We have an inflow and outflow of some assets, respectively:

>>> amountFromValue AccountKindAsset valPos
Amount {amountSide = SideDebit, amountValue = Refined 42.00}
>>> amountFromValue AccountKindAsset valNeg
Amount {amountSide = SideCredit, amountValue = Refined 42.00}

We have some decrease and increase in our liabilities, respectively:

>>> amountFromValue AccountKindLiability valPos
Amount {amountSide = SideDebit, amountValue = Refined 42.00}
>>> amountFromValue AccountKindLiability valNeg
Amount {amountSide = SideCredit, amountValue = Refined 42.00}

We have some increase and decrease in our equity, respectively:

>>> amountFromValue AccountKindEquity valPos
Amount {amountSide = SideCredit, amountValue = Refined 42.00}
>>> amountFromValue AccountKindEquity valNeg
Amount {amountSide = SideDebit, amountValue = Refined 42.00}

We have some profit and loss in our PnL, respectively:

>>> amountFromValue AccountKindRevenue valPos
Amount {amountSide = SideCredit, amountValue = Refined 42.00}
>>> amountFromValue AccountKindRevenue valNeg
Amount {amountSide = SideDebit, amountValue = Refined 42.00}

We have some decrease and increase in our expenses, respectively:

>>> amountFromValue AccountKindExpense valPos
Amount {amountSide = SideCredit, amountValue = Refined 42.00}
>>> amountFromValue AccountKindExpense valNeg
Amount {amountSide = SideDebit, amountValue = Refined 42.00}

valueFromAmount :: KnownNat precision => AccountKind -> Amount precision -> Quantity precision Source #

Returns the value for the given Amount for the given AccountKind.

This is dual to amountFromValue.

For values of positive and negative net-effect on the net-worth of the entity, respectively:

>>> import Haspara.Quantity
>>> let valPos = mkQuantity 42 :: Quantity 2
>>> let valNeg = mkQuantity (-42) :: Quantity 2

..., for a check function that checks if the roundtrip to a value is successful for a given AccountKind:

>>> let check = \k v -> v == valueFromAmount k (amountFromValue k v)

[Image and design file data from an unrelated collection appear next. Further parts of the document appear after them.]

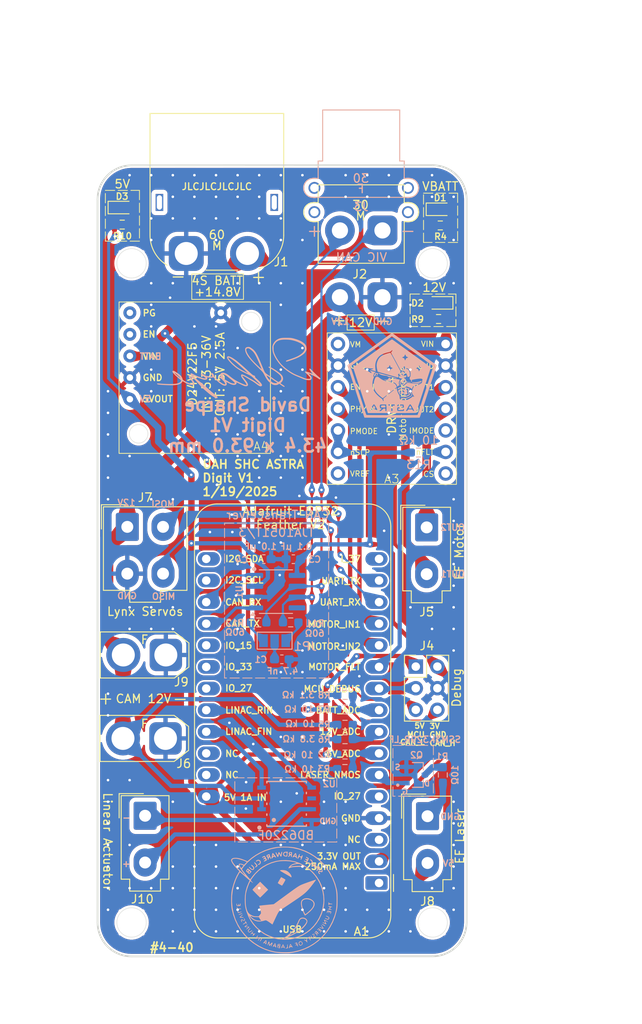
<source format=kicad_pcb>
(kicad_pcb
	(version 20241229)
	(generator "pcbnew")
	(generator_version "9.0")
	(general
		(thickness 1.6)
		(legacy_teardrops no)
	)
	(paper "A4")
	(title_block
		(title "Digit ESP32 2025")
		(date "2025-01-19")
		(rev "1.2")
		(company "UAH SHC ASTRA")
		(comment 1 "Created by David Sharpe")
	)
	(layers
		(0 "F.Cu" signal)
		(2 "B.Cu" signal)
		(9 "F.Adhes" user "F.Adhesive")
		(11 "B.Adhes" user "B.Adhesive")
		(13 "F.Paste" user)
		(15 "B.Paste" user)
		(5 "F.SilkS" user "F.Silkscreen")
		(7 "B.SilkS" user "B.Silkscreen")
		(1 "F.Mask" user)
		(3 "B.Mask" user)
		(17 "Dwgs.User" user "User.Drawings")
		(19 "Cmts.User" user "User.Comments")
		(21 "Eco1.User" user "User.Eco1")
		(23 "Eco2.User" user "User.Eco2")
		(25 "Edge.Cuts" user)
		(27 "Margin" user)
		(31 "F.CrtYd" user "F.Courtyard")
		(29 "B.CrtYd" user "B.Courtyard")
		(35 "F.Fab" user)
		(33 "B.Fab" user)
		(39 "User.1" user)
		(41 "User.2" user)
		(43 "User.3" user)
		(45 "User.4" user)
		(47 "User.5" user)
		(49 "User.6" user)
		(51 "User.7" user)
		(53 "User.8" user)
		(55 "User.9" user)
	)
	(setup
		(pad_to_mask_clearance 0)
		(allow_soldermask_bridges_in_footprints no)
		(tenting front back)
		(pcbplotparams
			(layerselection 0x00000000_00000000_55555555_5755f5ff)
			(plot_on_all_layers_selection 0x00000000_00000000_00000000_00000000)
			(disableapertmacros no)
			(usegerberextensions yes)
			(usegerberattributes no)
			(usegerberadvancedattributes no)
			(creategerberjobfile no)
			(dashed_line_dash_ratio 12.000000)
			(dashed_line_gap_ratio 3.000000)
			(svgprecision 4)
			(plotframeref no)
			(mode 1)
			(useauxorigin no)
			(hpglpennumber 1)
			(hpglpenspeed 20)
			(hpglpendiameter 15.000000)
			(pdf_front_fp_property_popups yes)
			(pdf_back_fp_property_popups yes)
			(pdf_metadata yes)
			(pdf_single_document no)
			(dxfpolygonmode yes)
			(dxfimperialunits yes)
			(dxfusepcbnewfont yes)
			(psnegative no)
			(psa4output no)
			(plot_black_and_white yes)
			(plotinvisibletext no)
			(sketchpadsonfab no)
			(plotpadnumbers no)
			(hidednponfab no)
			(sketchdnponfab yes)
			(crossoutdnponfab yes)
			(subtractmaskfromsilk yes)
			(outputformat 1)
			(mirror no)
			(drillshape 0)
			(scaleselection 1)
			(outputdirectory "Gerber/")
		)
	)
	(net 0 "")
	(net 1 "/BATT_ADC")
	(net 2 "/5V_ADC")
	(net 3 "unconnected-(A1-NC-Pad3)")
	(net 4 "+3.3V")
	(net 5 "/LASER_NMOS")
	(net 6 "/UART_MOSI")
	(net 7 "/MOTOR_FLT")
	(net 8 "unconnected-(A1-USB-Pad26)")
	(net 9 "/I2C_SDA")
	(net 10 "unconnected-(A1-EN-Pad27)")
	(net 11 "unconnected-(A1-A8{slash}IO15-Pad21)")
	(net 12 "unconnected-(A1-I37-Pad16)")
	(net 13 "/CAN_TX")
	(net 14 "/12V_ADC")
	(net 15 "/I2C_SCL")
	(net 16 "/CAN_RX")
	(net 17 "unconnected-(A1-~{RESET}-Pad1)")
	(net 18 "GND")
	(net 19 "/UART_MISO")
	(net 20 "+5V")
	(net 21 "+BATT")
	(net 22 "+12V")
	(net 23 "/CAN_H")
	(net 24 "/CAN_L")
	(net 25 "Net-(Q2-Pad3)")
	(net 26 "Net-(JP1-C)")
	(net 27 "Net-(D1-A)")
	(net 28 "Net-(D2-A)")
	(net 29 "Net-(D3-A)")
	(net 30 "Net-(JP1-A)")
	(net 31 "Net-(JP1-B)")
	(net 32 "Net-(J8-Pin_1)")
	(net 33 "unconnected-(U1-S-Pad8)")
	(net 34 "unconnected-(A4-EN-Pad2)")
	(net 35 "/MOTOR_IN2")
	(net 36 "/MOTOR_IN1")
	(net 37 "unconnected-(A3-VM-Pad1)")
	(net 38 "unconnected-(A3-VREF-Pad7)")
	(net 39 "/MOTOR_OUT1")
	(net 40 "unconnected-(A3-CS-Pad14)")
	(net 41 "/MOTOR_OUT2")
	(net 42 "unconnected-(A3-IMODE-Pad12)")
	(net 43 "unconnected-(A1-A9{slash}IO33-Pad22)")
	(net 44 "/MCU_DEBUG")
	(net 45 "unconnected-(A4-PG-Pad1)")
	(net 46 "unconnected-(A1-IO26{slash}A0-Pad5)")
	(net 47 "unconnected-(A1-A10{slash}IO27-Pad23)")
	(net 48 "/LINAC_RIN")
	(net 49 "/LINAC_FIN")
	(net 50 "/LINAC_NEG")
	(net 51 "/LINAC_POS")
	(net 52 "unconnected-(U2-VREF-Pad6)")
	(footprint "Digit:DRV8874" (layer "F.Cu") (at 51.47 71.94))
	(footprint "Module:Adafruit_Feather" (layer "F.Cu") (at 57.57 118.805 180))
	(footprint "Connector_AMASS:AMASS_XT30U-F_1x02_P5.0mm_Vertical" (layer "F.Cu") (at 32.5 92 180))
	(footprint "Connector_AMASS:AMASS_XT60PW-M_1x02_P7.20mm_Horizontal" (layer "F.Cu") (at 34.9 44.8))
	(footprint "Digit:4-40 Mounting Hole" (layer "F.Cu") (at 63.875 45.955 -90))
	(footprint "Digit:4-40 Mounting Hole" (layer "F.Cu") (at 63.875 123.445 -90))
	(footprint "Connector_Molex:Molex_Mini-Fit_Jr_5566-02A_2x01_P4.20mm_Vertical" (layer "F.Cu") (at 63.17 77))
	(footprint "LED_SMD:LED_0603_1608Metric_Pad1.05x0.95mm_HandSolder" (layer "F.Cu") (at 27.37 39.4))
	(footprint "Connector_PinHeader_2.54mm:PinHeader_2x03_P2.54mm_Vertical" (layer "F.Cu") (at 61.889564 93.366282))
	(footprint "Digit:4-40 Mounting Hole" (layer "F.Cu") (at 28.47 45.955 90))
	(footprint "Digit:D24V22Fx" (layer "F.Cu") (at 44.8 50.5 -90))
	(footprint "Digit:4-40 Mounting Hole" (layer "F.Cu") (at 28.47 123.445 90))
	(footprint "Resistor_SMD:R_0603_1608Metric_Pad0.98x0.95mm_HandSolder" (layer "F.Cu") (at 64.57 52.505 180))
	(footprint "LED_SMD:LED_0603_1608Metric_Pad1.05x0.95mm_HandSolder" (layer "F.Cu") (at 64.595 50.605 180))
	(footprint "Connector_AMASS:AMASS_XT30U-F_1x02_P5.0mm_Vertical" (layer "F.Cu") (at 32.46 101.81 180))
	(footprint "Resistor_SMD:R_0603_1608Metric_Pad0.98x0.95mm_HandSolder" (layer "F.Cu") (at 64.77 41.505))
	(footprint "Connector_Molex:Molex_Mini-Fit_Jr_5566-02A_2x01_P4.20mm_Vertical" (layer "F.Cu") (at 63.27 110.955))
	(footprint "Resistor_SMD:R_0603_1608Metric_Pad0.98x0.95mm_HandSolder" (layer "F.Cu") (at 27.37 41.405))
	(footprint "Connector_Molex:Molex_Mini-Fit_Jr_5566-02A_2x01_P4.20mm_Vertical" (layer "F.Cu") (at 30.06 110.9))
	(footprint "Connector_AMASS:AMASS_XT30PW-M_1x02_P2.50mm_Horizontal" (layer "F.Cu") (at 57.97 49.94))
	(footprint "LED_SMD:LED_0603_1608Metric_Pad1.05x0.95mm_HandSolder" (layer "F.Cu") (at 64.77 39.605))
	(footprint "Connector_Molex:Molex_Mini-Fit_Jr_5566-04A_2x02_P4.20mm_Vertical" (layer "F.Cu") (at 27.97 76.94))
	(footprint "Libraries:SOTFL95P240X88-3N" (layer "B.Cu") (at 61.87 106.105))
	(footprint "Digit:SOP8_ROM" (layer "B.Cu") (at 46.7 109.5))
	(footprint "Resistor_SMD:R_0603_1608Metric_Pad0.98x0.95mm_HandSolder" (layer "B.Cu") (at 47.18 88.17))
	(footprint "Capacitor_SMD:C_0603_1608Metric_Pad1.08x0.95mm_HandSolder" (layer "B.Cu") (at 46.14 92.51 180))
	(footprint "Resistor_SMD:R_0603_1608Metric_Pad0.98x0.95mm_HandSolder" (layer "B.Cu") (at 53.57 103.705))
	(footprint "LOGO"
		(layer "B.Cu")
		(uuid "33da8af5-be53-412c-ba70-7d6fcdc57124")
		(at 46.19 120.86 180)
		(property "Reference" "G***"
			(at 0 0 0)
			(layer "B.SilkS")
			(hide yes)
			(uuid "65adb2a9-5d88-4dd7-a26e-eb1a68350f41")
			(effects
				(font
					(size 1.5 1.5)
					(thickness 0.3)
				)
				(justify mirror)
			)
		)
		(property "Value" "LOGO"
			(at 0.75 0 0)
			(layer "B.SilkS")
			(hide yes)
			(uuid "8631ddaf-7c25-42d1-83f7-b30b08c7fa2b")
			(effects
				(font
					(size 1.5 1.5)
					(thickness 0.3)
				)
				(justify mirror)
			)
		)
		(property "Datasheet" ""
			(at 0 0 0)
			(layer "B.Fab")
			(hide yes)
			(uuid "a12706c6-88b6-40bb-9d02-0940a690b306")
			(effects
				(font
					(size 1.27 1.27)
					(thickness 0.15)
				)
				(justify mirror)
			)
		)
		(property "Description" ""
			(at 0 0 0)
			(layer "B.Fab")
			(hide yes)
			(uuid "96b648e4-6759-4582-b026-5d6823dcd893")
			(effects
				(font
					(size 1.27 1.27)
					(thickness 0.15)
				)
				(justify mirror)
			)
		)
		(attr board_only exclude_from_pos_files exclude_from_bom)
		(fp_poly
			(pts
				(xy 2.408862 -4.426183) (xy 2.453739 -4.472148) (xy 2.509749 -4.552701) (xy 2.565852 -4.647893)
				(xy 2.611006 -4.737772) (xy 2.634172 -4.80239) (xy 2.628213 -4.822548) (xy 2.58375 -4.792018) (xy 2.520315 -4.715024)
				(xy 2.477819 -4.650634) (xy 2.408235 -4.5259) (xy 2.376721 -4.445853) (xy 2.385311 -4.417113)
			)
			(stroke
				(width 0)
				(type solid)
			)
			(fill yes)
			(layer "B.SilkS")
			(uuid "d50169d8-7d77-44a5-a47a-05e5d46b44a3")
		)
		(fp_poly
			(pts
				(xy -3.332283 -4.154562) (xy -3.342634 -4.191645) (xy -3.388846 -4.26444) (xy -3.455523 -4.353399)
				(xy -3.527271 -4.438974) (xy -3.588694 -4.501619) (xy -3.621872 -4.522255) (xy -3.622937 -4.495135)
				(xy -3.586382 -4.424875) (xy -3.53616 -4.349571) (xy -3.445285 -4.228573) (xy -3.384988 -4.163739)
				(xy -3.346669 -4.146844)
			)
			(stroke
				(width 0)
				(type solid)
			)
			(fill yes)
			(layer "B.SilkS")
			(uuid "239a4595-bff7-4a9e-8b95-6e015535aa76")
		)
		(fp_poly
			(pts
				(xy -4.658773 -2.762563) (xy -4.664597 -2.788156) (xy -4.722307 -2.840013) (xy -4.802853 -2.896002)
				(xy -4.931735 -2.974054) (xy -5.009361 -3.009623) (xy -5.044422 -3.005912) (xy -5.04866 -2.986573)
				(xy -5.017155 -2.948945) (xy -4.940458 -2.894155) (xy -4.842196 -2.835777) (xy -4.745996 -2.787386)
				(xy -4.675483 -2.762557)
			)
			(stroke
				(width 0)
				(type solid)
			)
			(fill yes)
			(layer "B.SilkS")
			(uuid "6e030ce1-bfdc-44f1-943f-c4f1e1a5ed7e")
		)
		(fp_poly
			(pts
				(xy 4.794245 -1.519648) (xy 4.89829 -1.55021) (xy 5.004326 -1.589917) (xy 5.088012 -1.629579) (xy 5.125009 -1.660007)
				(xy 5.125223 -1.661703) (xy 5.118723 -1.685421) (xy 5.08886 -1.689354) (xy 5.020091 -1.671183) (xy 4.896871 -1.62859)
				(xy 4.892353 -1.626976) (xy 4.764866 -1.576427) (xy 4.692883 -1.537055) (xy 4.682458 -1.512976)
				(xy 4.716531 -1.507419)
			)
			(stroke
				(width 0)
				(type solid)
			)
			(fill yes)
			(layer "B.SilkS")
			(uuid "4a059913-2103-4b4a-957d-4ddd1dc4cbb9")
		)
		(fp_poly
			(pts
				(xy 5.343278 -0.821748) (xy 5.337403 -0.876187) (xy 5.318879 -0.96382) (xy 5.314164 -1.008086) (xy 5.288229 -1.037647)
				(xy 5.206725 -1.048446) (xy 5.062827 -1.040851) (xy 4.946217 -1.027932) (xy 4.850935 -1.007977)
				(xy 4.823254 -0.984657) (xy 4.85597 -0.963837) (xy 4.94188 -0.951383) (xy 5.04043 -0.951215) (xy 5.163285 -0.954169)
				(xy 5.229992 -0.94471) (xy 5.259517 -0.916617) (xy 5.269164 -0.876187) (xy 5.293496 -0.80991) (xy 5.320666 -0.791395)
			)
			(stroke
				(width 0)
				(type solid)
			)
			(fill yes)
			(layer "B.SilkS")
			(uuid "62258b1f-885d-4395-94de-1e5a21bc4b20")
		)
		(fp_poly
			(pts
				(xy 4.684617 -1.681536) (xy 4.756702 -1.729248) (xy 4.843767 -1.799911) (xy 4.927402 -1.877626)
				(xy 4.989198 -1.946492) (xy 5.01093 -1.987908) (xy 4.982724 -2.016143) (xy 4.891866 -2.031359) (xy 4.767211 -2.035015)
				(xy 4.639207 -2.02969) (xy 4.551568 -2.015585) (xy 4.522255 -1.99733) (xy 4.556252 -1.976003) (xy 4.643574 -1.961632)
				(xy 4.720104 -1.958075) (xy 4.917953 -1.956507) (xy 4.770352 -1.826175) (xy 4.691784 -1.749286)
				(xy 4.648463 -1.691738) (xy 4.645922 -1.672674)
			)
			(stroke
				(width 0)
				(type solid)
			)
			(fill yes)
			(layer "B.SilkS")
			(uuid "406fccaf-e830-4c9f-b993-318f35b8f85b")
		)
		(fp_poly
			(pts
				(xy 5.257207 -1.236779) (xy 5.252384 -1.309101) (xy 5.232612 -1.392587) (xy 5.212002 -1.441469)
				(xy 5.198118 -1.459447) (xy 5.171292 -1.464098) (xy 5.113444 -1.45336) (xy 5.006498 -1.425168) (xy 4.961869 -1.412926)
				(xy 4.851691 -1.378875) (xy 4.774035 -1.34792) (xy 4.754599 -1.335681) (xy 4.771437 -1.325437) (xy 4.838435 -1.327681)
				(xy 4.93198 -1.339472) (xy 5.028459 -1.357871) (xy 5.101507 -1.378864) (xy 5.153564 -1.370773) (xy 5.184258 -1.303575)
				(xy 5.213622 -1.231426) (xy 5.243082 -1.205935)
			)
			(stroke
				(width 0
... [824845 chars truncated]
</source>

..., and for the list of AccountKinds.

>>> let kinds = [minBound .. maxBound] :: [AccountKind]
>>> kinds
[AccountKindAsset,AccountKindLiability,AccountKindEquity,AccountKindRevenue,AccountKindExpense]

All checks should pass:

>>> all (\k -> check k valPos && check k valNeg) kinds
True

amountFromQuantity :: KnownNat precision => AccountKind -> Quantity precision -> Amount precision Source #

Builds the Amount value for the given account kind and quantity.

The concept of quantity here refers to the conventional concept of what it means for an Account of a given AccountKind.

For example, a loan of USD 1,000 has an increase in our liabilities. Therefore, the quantity is expected to be positive:

>>> import Haspara.Quantity
>>> amountFromQuantity AccountKindLiability (mkQuantity 1000 :: Quantity 2)
Amount {amountSide = SideCredit, amountValue = Refined 1000.00}

Note amountFromValue function if you are rather working with values that are conceptually different than the quantity here whereby a value refers to the value of a particular economic event as in the contribution of that event to the net-worth of the entity. Therefore, above example would be reflected as follows to get the same Amount value:

>>> amountFromValue AccountKindLiability (mkQuantity (-1000) :: Quantity 2)
Amount {amountSide = SideCredit, amountValue = Refined 1000.00}

Check amountFromValue documentation for further information.

quantityFromAmount :: KnownNat precision => AccountKind -> Amount precision -> Quantity precision Source #

Returns the quantity for the given amount.

This is dual to amountFromQuantity.